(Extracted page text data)
----

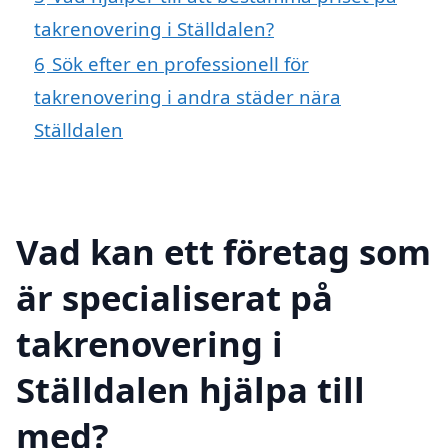
takrenovering i Ställdalen?
6
Sök efter en professionell för
takrenovering i andra städer nära
Ställdalen
Vad kan ett företag som
är specialiserat på
takrenovering i
Ställdalen hjälpa till
med?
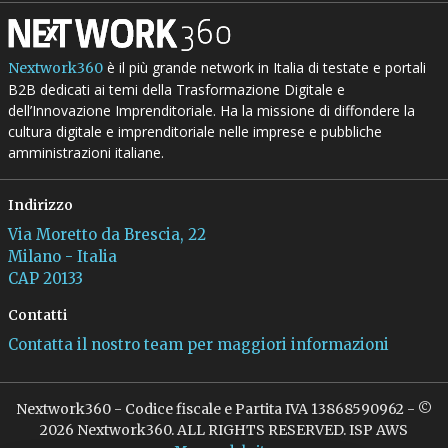
è il più grande network in Italia di testate e portali
Nextwork360
B2B dedicati ai temi della Trasformazione Digitale e
dell’Innovazione Imprenditoriale. Ha la missione di diffondere la
cultura digitale e imprenditoriale nelle imprese e pubbliche
amministrazioni italiane.
Indirizzo
Via Moretto da Brescia, 22
Milano - Italia
CAP 20133
Contatti
Contatta il nostro team per maggiori informazioni
Nextwork360 - Codice fiscale e Partita IVA 13868590962 - ©
2026 Nextwork360. ALL RIGHTS RESERVED. ISP AWS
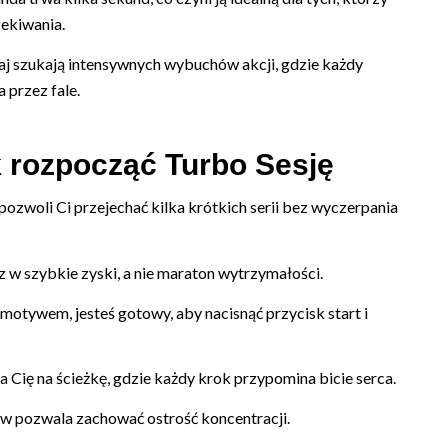
ekiwania.
aj szukają intensywnych wybuchów akcji, gdzie każdy
 przez fale.
k rozpocząć Turbo Sesję
ozwoli Ci przejechać kilka krótkich serii bez wyczerpania
z w szybkie zyski, a nie maraton wytrzymałości.
otywem, jesteś gotowy, aby nacisnąć przycisk start i
a Cię na ścieżkę, gdzie każdy krok przypomina bicie serca.
tów pozwala zachować ostrość koncentracji.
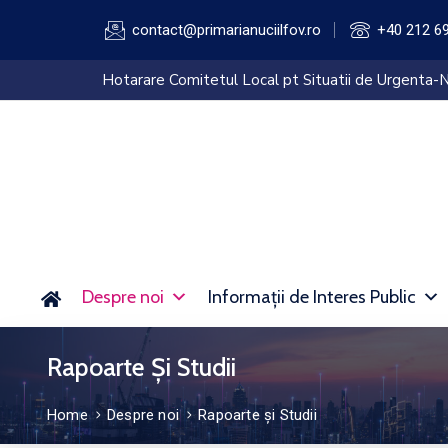
contact@primarianuciilfov.ro
+40 212 6
Hotarare Comitetul Local pt Situatii de Urgenta-N
Despre noi
Informații de Interes Public
Rapoarte Și Studii
Home
Despre noi
Rapoarte și Studii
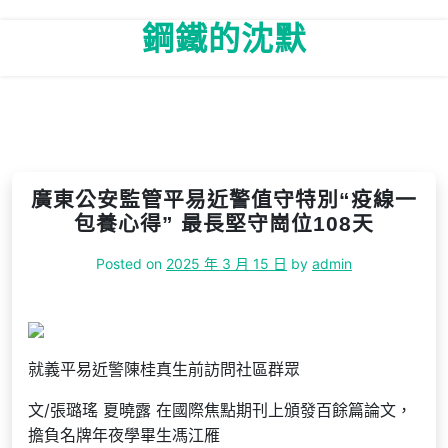
Skip
鋼鐵的沈默
to
content
廣東公安監管平易近警值守特別“疫線一
包養心得” 最長堅守崗位108天
Posted on
2025 年 3 月 15 日
by
admin
就義平易近警陳桂真生前訪問社區群眾
文/張璐瑤 夏曉露 在國際焦點期刊上頒發百餘篇論文，
擔負名牌年夜學畢生馮江雁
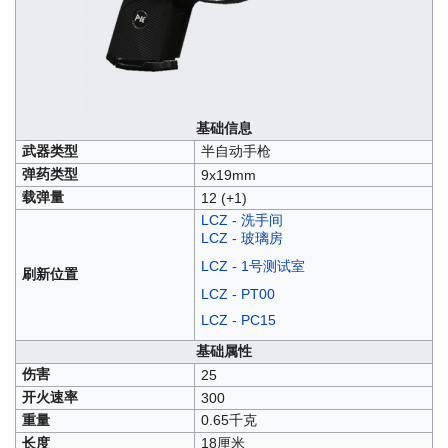
基础信息
武器类型
半自动手枪
弹药类型
9x19mm
载弹量
12 (+1)
LCZ - 洗手间
LCZ - 玻璃房
LCZ - 1号测试室
刷新位置
LCZ - PT00
LCZ - PC15
基础属性
伤害
25
开火速率
300
重量
0.65千克
长度
18厘米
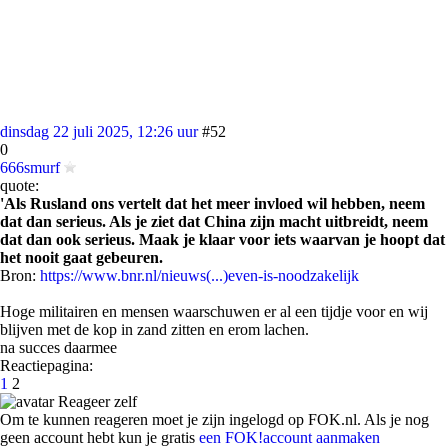
dinsdag 22 juli 2025, 12:26 uur
#52
0
666smurf
quote:
'Als Rusland ons vertelt dat het meer invloed wil hebben, neem
dat dan serieus. Als je ziet dat China zijn macht uitbreidt, neem
dat dan ook serieus. Maak je klaar voor iets waarvan je hoopt dat
het nooit gaat gebeuren.
Bron:
https://www.bnr.nl/nieuws(...)even-is-noodzakelijk
Hoge militairen en mensen waarschuwen er al een tijdje voor en wij
blijven met de kop in zand zitten en erom lachen.
na succes daarmee
Reactiepagina:
1
2
Reageer zelf
Om te kunnen reageren moet je zijn ingelogd op FOK.nl. Als je nog
geen account hebt kun je gratis
een FOK!account aanmaken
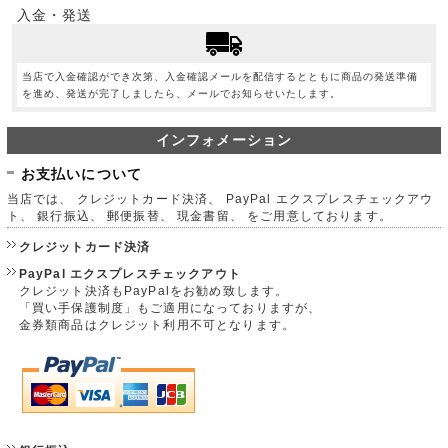
入金・発送
当店で入金確認ができ次第、入金確認メールを配信するとともに商品の発送準備
を進め、発送が完了しましたら、メールでお知らせいたします。
インフォメーション
お支払いについて
当店では、 クレジットカード決済、 PayPal エクスプレスチェックアウ
ト、 銀行振込、 郵便振替、 現金書留、 をご用意しております。
クレジットカード決済
PayPal エクスプレスチェックアウト
クレジット決済もPayPalをお勧め致します。
「買い手保護制度」もご適用になっておりますが、
金券類商品はクレジット利用不可となります。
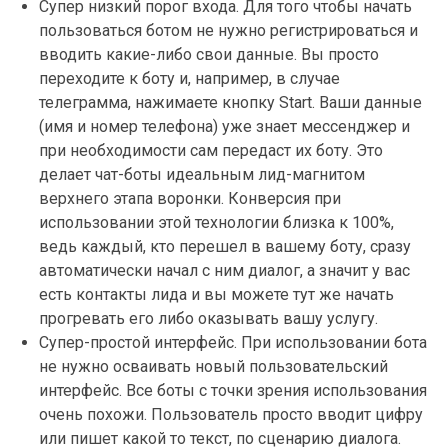
Супер низкий порог входа. Для того чтобы начать
пользоваться ботом не нужно регистрироваться и
вводить какие-либо свои данные. Вы просто
переходите к боту и, например, в случае
телеграмма, нажимаете кнопку Start. Ваши данные
(имя и номер телефона) уже знает мессенджер и
при необходимости сам передаст их боту. Это
делает чат-боты идеальным лид-магнитом
верхнего этапа воронки. Конверсия при
использовании этой технологии близка к 100%,
ведь каждый, кто перешел в вашему боту, сразу
автоматически начал с ним диалог, а значит у вас
есть контакты лида и вы можете тут же начать
прогревать его либо оказывать вашу услугу.
Супер-простой интерфейс. При использовании бота
не нужно осваивать новый пользовательский
интерфейс. Все боты с точки зрения использования
очень похожи. Пользователь просто вводит цифру
или пишет какой то текст, по сценарию диалога.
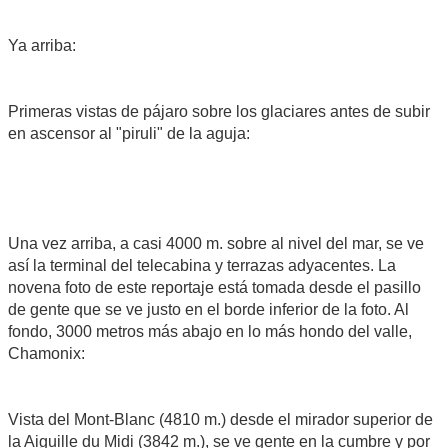
Ya arriba:
Primeras vistas de pájaro sobre los glaciares antes de subir
en ascensor al "piruli" de la aguja:
Una vez arriba, a casi 4000 m. sobre al nivel del mar, se ve
así la terminal del telecabina y terrazas adyacentes. La
novena foto de este reportaje está tomada desde el pasillo
de gente que se ve justo en el borde inferior de la foto. Al
fondo, 3000 metros más abajo en lo más hondo del valle,
Chamonix:
Vista del Mont-Blanc (4810 m.) desde el mirador superior de
la Aiguille du Midi (3842 m.), se ve gente en la cumbre y por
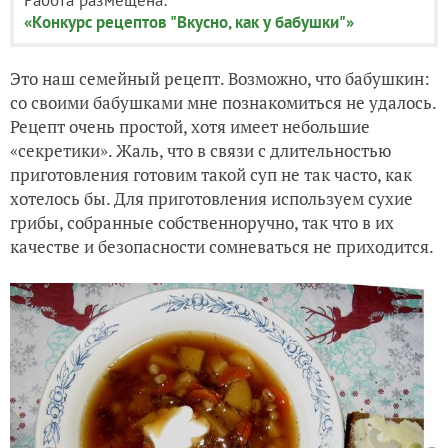
«Конкурс рецептов "Вкусно, как у бабушки"»
Это наш семейный рецепт. Возможно, что бабушкин:
со своими бабушками мне познакомиться не удалось.
Рецепт очень простой, хотя имеет небольшие
«секретики». Жаль, что в связи с длительностью
приготовления готовим такой суп не так часто, как
хотелось бы. Для приготовления используем сухие
грибы, собранные собственноручно, так что в их
качестве и безопасности сомневаться не приходится.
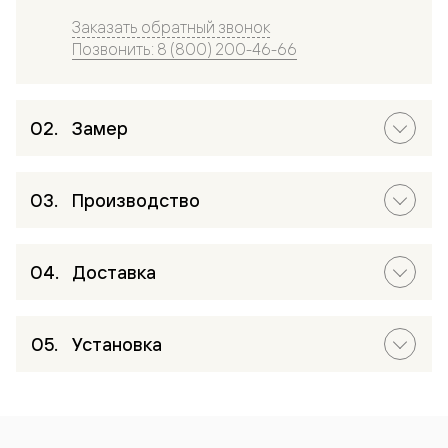
Заказать обратный звонок
Позвонить: 8 (800) 200-46-66
Замер
Производство
Доставка
Установка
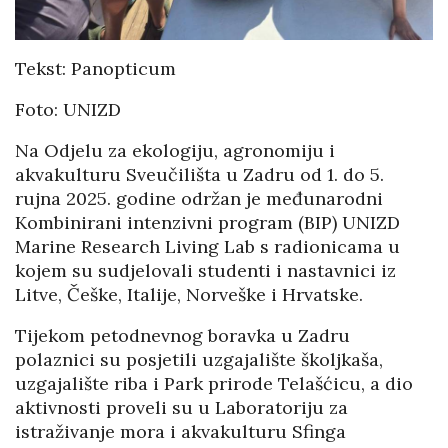
Tekst: Panopticum
Foto: UNIZD
Na Odjelu za ekologiju, agronomiju i
akvakulturu Sveučilišta u Zadru od 1. do 5.
rujna 2025. godine održan je međunarodni
Kombinirani intenzivni program (BIP) UNIZD
Marine Research Living Lab s radionicama u
kojem su sudjelovali studenti i nastavnici iz
Litve, Češke, Italije, Norveške i Hrvatske.
Tijekom petodnevnog boravka u Zadru
polaznici su posjetili uzgajalište školjkaša,
uzgajalište riba i Park prirode Telašćicu, a dio
aktivnosti proveli su u Laboratoriju za
istraživanje mora i akvakulturu Sfinga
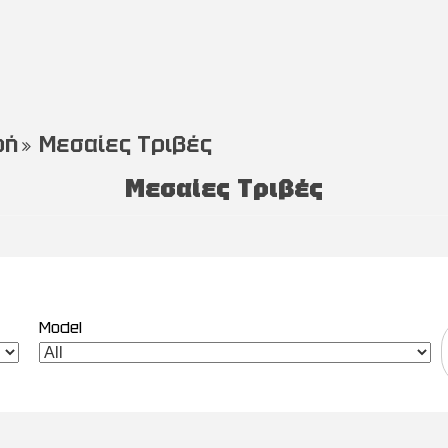
ρή
Μεσαίες Τριβές
Μεσαίες Τριβές
Model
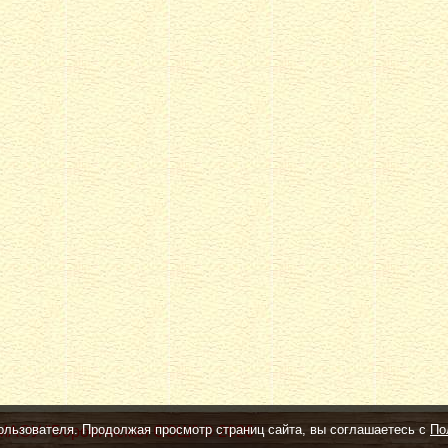
ользователя. Продолжая просмотр страниц сайта, вы соглашаетесь с
По
МАОУ "Боровинская СОШ" © 2026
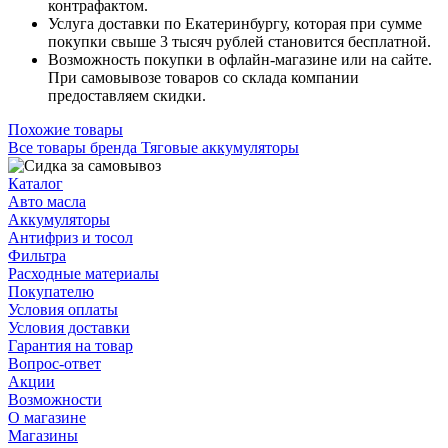
контрафактом.
Услуга доставки по Екатеринбургу, которая при сумме
покупки свыше 3 тысяч рублей становится бесплатной.
Возможность покупки в офлайн-магазине или на сайте.
При самовывозе товаров со склада компании
предоставляем скидки.
Похожие товары
Все товары бренда Тяговые аккумуляторы
Каталог
Авто масла
Аккумуляторы
Антифриз и тосол
Фильтра
Расходные материалы
Покупателю
Условия оплаты
Условия доставки
Гарантия на товар
Вопрос-ответ
Акции
Возможности
О магазине
Магазины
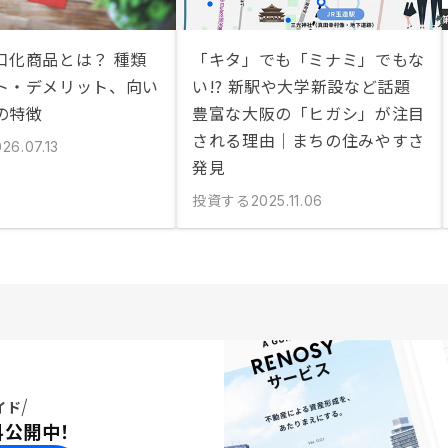
口化商品とは？ 種類
「キタ」でも「ミナミ」でもな
ト・デメリット、向い
い!? 新駅や大学新設など話題
の特徴
豊富な大阪の「ヒガシ」が注目
される理由｜まちの住みやすさ
26.07.13
発見
投資する
2025.11.06
イド
料公開中！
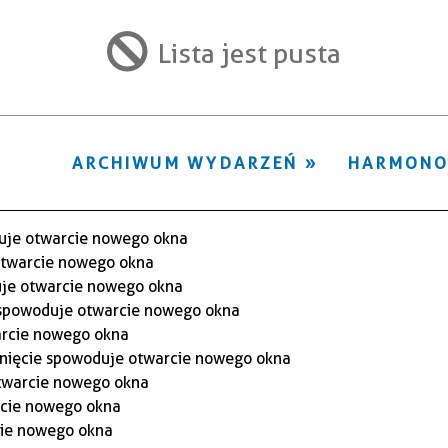
ten
filtr
Lista jest pusta
ARCHIWUM WYDARZEŃ
HARMON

----

• **What you will do**
Note every line of the records that holds the word "приготовления", and copy it.

• **Answer area**
приготовления готовим такой суп не так часто, как
хотелось бы. Для приготовления используем сухие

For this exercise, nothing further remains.